Published in the Montreal Gazette on October 26, 2012
To this day, I vividly recall from my youth the sudden yet regular appearance of the local electoral lists on the telephone polls of the community. Who lived with whom, the ages of new neighbours along with their professions were posted publicly for all to scrutinize.
Whether federal, provincial or municipal, these rolls were scrupulously put together by two enumerators (one each from the two leading parties in the previous election) who sauntered from doorway to doorway in order to determine who was eligible to cast a vote in the impending ballot. Indeed, I did the same in my own locality at the time of the national election of 1972.
In that regard, I suppose it was with a certain degree of irony that I acted as a préposé à la liste éléctorale on the day of the September 4 Quebec provincial election. In that capacity, I made a number of observations during the course of a rather long, uninterrupted twelve hours.
The poll to which I was assigned was located in the Ste. Anne – St. Henri riding, not far from my home. We were three at our table for poll number 142: the Deputy Returning Officer (a very young, vivacious francophone woman), the Poll Secretary (an equally young woman of Vietnamese origin), and me, the Electoral List Clerk (a bilingual anglo of a ‘certain age’). Of the three officials, as we all know, the Deputy Returning Officer is the most important.
The first remark I would like to share is that as prospective voters approached our table, they invariably headed towards me. As I was easily forty years the senior of each of the other two individuals attending the poll, this was perhaps not surprising. Endowed with a rather serious demeanor and appearance, it only seemed obvious to many that I would be in charge of the entire operation. With a somewhat wry smile, I directed them to the Deputy Returning Officer and her Poll Secretary who completed the task of verifying the eligibility to vote of the individual before us.
(above, the Electoral List Clerk)
My second observation was that, despite the overwhelming multi-ethnic nature of the poll in question, each and every person to move towards our desk was greeted in French, including by me.

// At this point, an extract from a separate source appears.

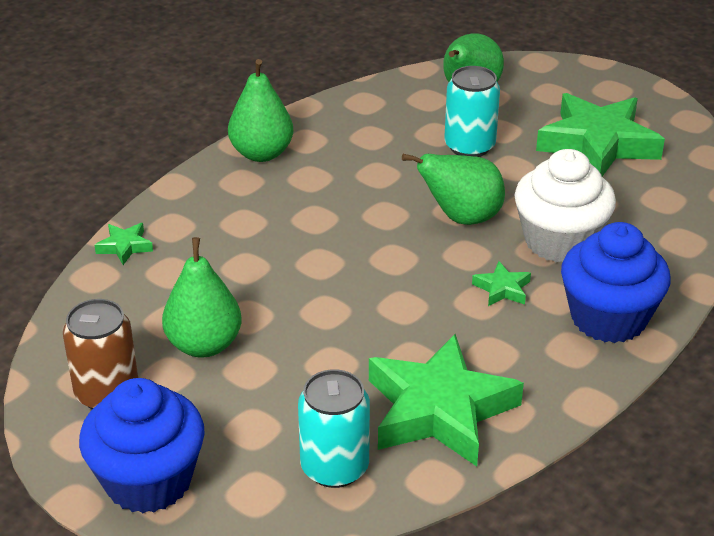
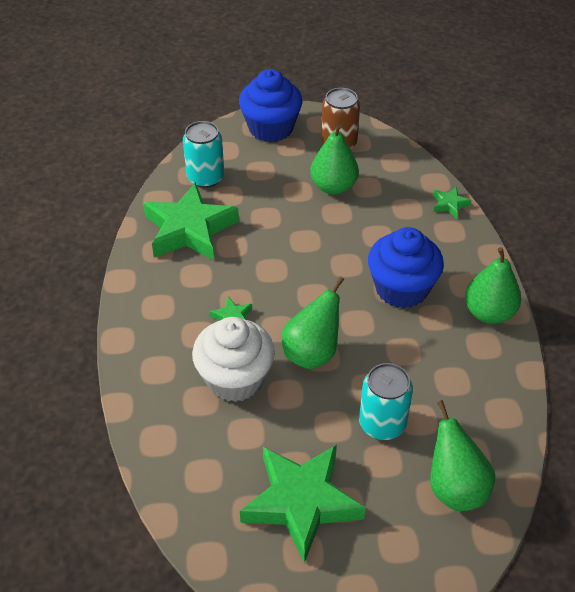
camera: 135 degrees right, 10 degrees up
blue cupcake [561,222,670,343] -> blue cupcake moved to [368,227,444,308]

Although clearly not their first language, the vast majority of voters spoke an excellent French and were extremely congenial in their deportment. If, however, they spoke to us in English, they were gladly answered in the language of Shakespeare. Indeed, both young women at our station spoke excellent English, and spoke it enthusiastically.

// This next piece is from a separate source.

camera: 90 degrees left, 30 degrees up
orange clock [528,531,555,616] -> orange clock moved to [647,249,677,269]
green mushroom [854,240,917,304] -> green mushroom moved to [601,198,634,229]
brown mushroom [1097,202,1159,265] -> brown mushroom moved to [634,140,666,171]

Noting this unregulated linguistic harmony over the course of the ten and half hours that the polls were open, I could not help but contrast it with some of the expedient comments made during the course of the election campaign itself. Specifically, on multiple occasions, both P.Q. leader Pauline Marois and François Legault of the C.A.Q. described the linguistic situation in Montreal as ‘catastrophique’.
That emotive assertion begs the question: “What exactly is ‘catastrophic’ about the language state of affairs in Montreal?”
Undoubtedly, we hear of late more English (and other languages) in the streets of the city. Indeed, the language is now spoken in areas of Montreal where traditionally it had not habitually been heard. Today, for whatever reason, English is often heard a little bit everywhere, even in the ‘quartier latin’.
However, unlike my polling station experience, these are essentially private conversations taking place in very public settings. They cannot be controlled. In fact, it was the late Claude Ryan who once commented that a government can only go so far in attempting to protect the French language before compromising the very free nature of the society in which we all live.
On the other hand, if English is currently heard in parts of Montreal where previously it had not been, the same can also be said for the French language that is now commonly spoken in areas of the metropolis such as Westmount and the West Island suburbs. Happily, it would seem that the city is no longer divided by Boulevard St. Laurent into the outdated and unlamented ‘Two Solitudes’.
And, for that matter, neither was my polling station table nor the others that were close at hand. It would seem that the young people of Montreal have found a way to go beyond the linguistic quarrels of their parents and grandparents, which is my final observation.
Now if only Pauline Marois and François Legault as well would come to realize that yet again The Times They Are a Changin’.